À défaut d'obtenir une promesse d'adhésion rapide à l'Otan, l'Ukraine espère que le conflit en Géorgie poussera l'Union européenne à reconnaître dès le sommet UE-Ukraine du 9 septembre à Evian sa vocation à la rejoindre un jour.

«Avec ce qui se passe en Géorgie, ce sommet se doit d'être un succès» en reconnaissant la vocation de l'Ukraine à rejoindre le bloc européen, a déclaré jeudi le vice-ministre ukrainien des Affaires étrangères, Konstiantyn Yeliseyev.

«Nous avons besoin du soutien politique et moral de l'UE», a souligné M. Yeliseyev. Il a néanmoins refusé de préciser quelle était aujourd'hui la priorité: l'adhésion à l'UE ou celle à l'Otan, que l'ancienne république soviétique réclame plus que jamais.

«C'est comme demander à un enfant s'il préfère son père ou sa mère, il faut les deux», a répondu le vice-ministre.

Comme l'Otan, qui compte 21 pays du bloc européen, l'UE est divisée sur une possible adhésion de l'Ukraine, peut-être plus encore que sur celle de la Géorgie.

Pologne, Pays baltes, Suède et Grande-Bretagne ont toujours estimé que, l'Ukraine étant sans conteste un pays européen et que cette perspective lui était due.

Mais les pays de la «vieille Europe» y étaient opposés, soucieux d'éviter toute nouvelle promesse d'élargissement, comme de ménager la Russie.

L'Ukraine est donc restée jusqu'ici cantonnée à contre-coeur dans la politique dite de «voisinage» de l'UE, comme la Géorgie, l'Azerbaïdjan, l'Arménie ou la Moldavie. La ligne officielle de la Commission a consisté à dire que la porte de l'UE ne lui est «ni ouverte ni fermée».

La France, qui préside actuellement l'UE, a néanmoins évolué sur le sujet ces derniers mois, et a reconnu récemment l'ambassadeur d'Ukraine auprès de l'UE. Et l'intervention russe en Géorgie a conforté son basculement, selon M. Yeliseyev.

«Il n'y a plus que deux ou trois pays membres qui y soient vraiment opposés», a-t-il assuré devant quelques journalistes à Bruxelles. «Mais la position qu'ils avaient en juin-juillet ne peut pas être maintenue comme si de rien n'était.
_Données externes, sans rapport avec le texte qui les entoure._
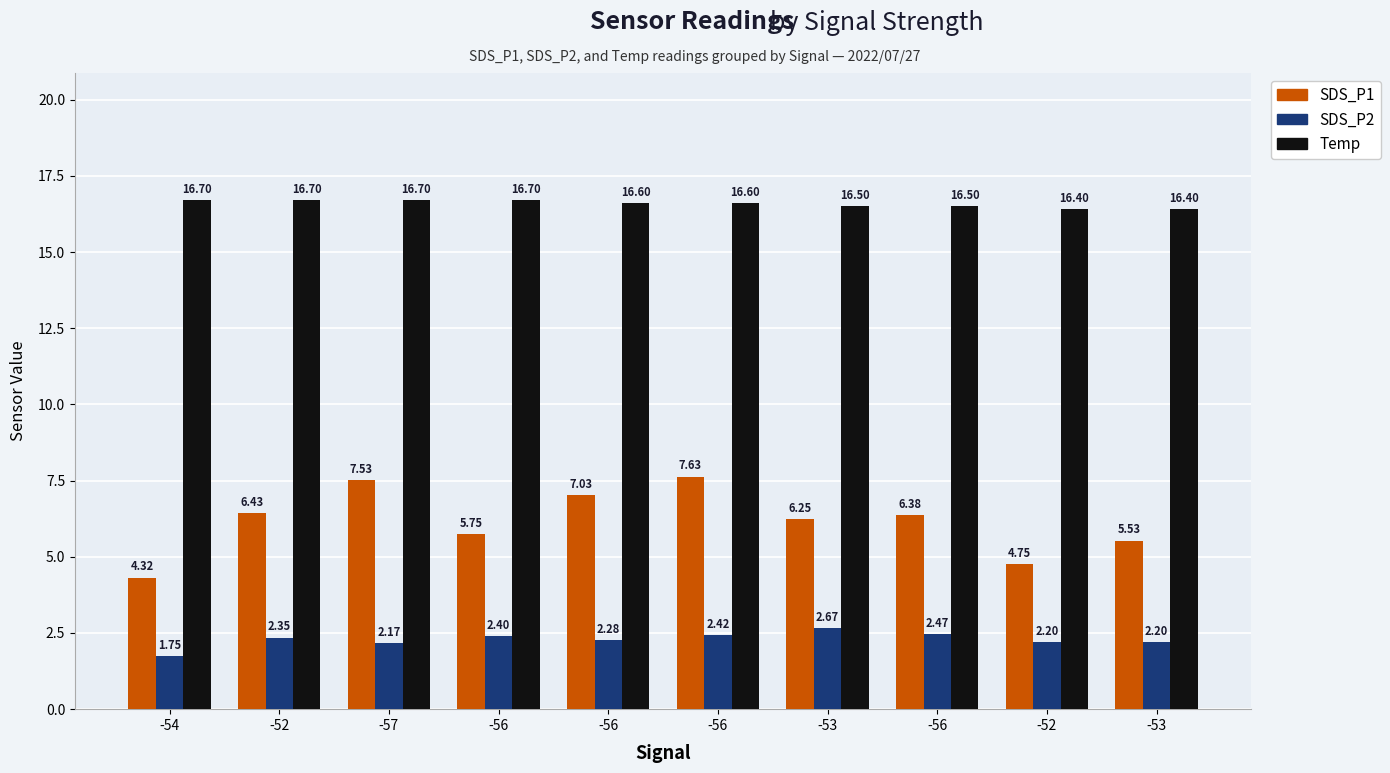

Which has a higher value, -57 or -56?

-56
Elle doit maintenant être modifiée».

Un diplomate ukrainien a précisé à l'AFP qu'il s'agissait avant tout de l'Allemagne, des Pays-Bas et de la Belgique.

Sur ces trois pays, c'est dans le plus influent d'entre eux, l'Allemagne, que l'Ukraine place tous ses espoirs dans les 11 jours restant avant le sommet.
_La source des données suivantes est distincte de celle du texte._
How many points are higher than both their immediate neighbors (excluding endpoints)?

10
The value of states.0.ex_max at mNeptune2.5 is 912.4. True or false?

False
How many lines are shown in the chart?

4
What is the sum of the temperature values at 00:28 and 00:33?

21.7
«Nous comptons beaucoup sur le leadership de l'Allemagne et sur son courage», a reconnu M. Yeliseyev. Kiev semble également pouvoir compter sur le soutien du commissaire européen à l'Elargissement Olli Rehn.
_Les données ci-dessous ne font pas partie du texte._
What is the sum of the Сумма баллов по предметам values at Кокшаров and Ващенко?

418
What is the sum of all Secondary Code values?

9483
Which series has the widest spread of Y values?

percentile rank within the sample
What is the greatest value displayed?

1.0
Estimant que l'Ukraine pourrait être «la prochaine cible des pressions politiques de la Russie», M. Rehn a jugé mercredi à Helsinki «important du point de vue de la stabilité que l'UE envoie un signal politique clair que l'intégration de l'Ukraine à l'Union est possible, si le pays poursuit son objectif de promotion de réformes conformément aux valeurs européennes».

La Commission a néanmoins pris ses distances jeudi, estimant que ces propos n'avaient pas été rapportés avec exactitude par les médias.

Kiev espère maintenant que Paris utilisera «toute son influence» pour que l'Allemagne accepte la reconnaissance d'une perspective d'adhésion dans la déclaration politique qui doit être publiée au sommet d'Evian.

Jusqu'ici, Berlin a insisté pour que cette déclaration souligne que «personne ne peut préjuger de l'avenir», selon un diplomate ukrainien.

L'Allemagne fait valoir à l'Ukraine que sans cette phrase, elle s'opposera à ce que l'accord de partenariat renforcé actuellement en négociation entre l'UE et l'Ukraine soit nommé «accord d'association» , a expliqué ce diplomate.

Kiev tient à cette appellation, précisément parce qu'elle a été utilisée pour des pays dont la vocation à rejoindre l'UE a depuis été reconnue: la Pologne dans les années 1990, les pays des Balkans aujourd'hui.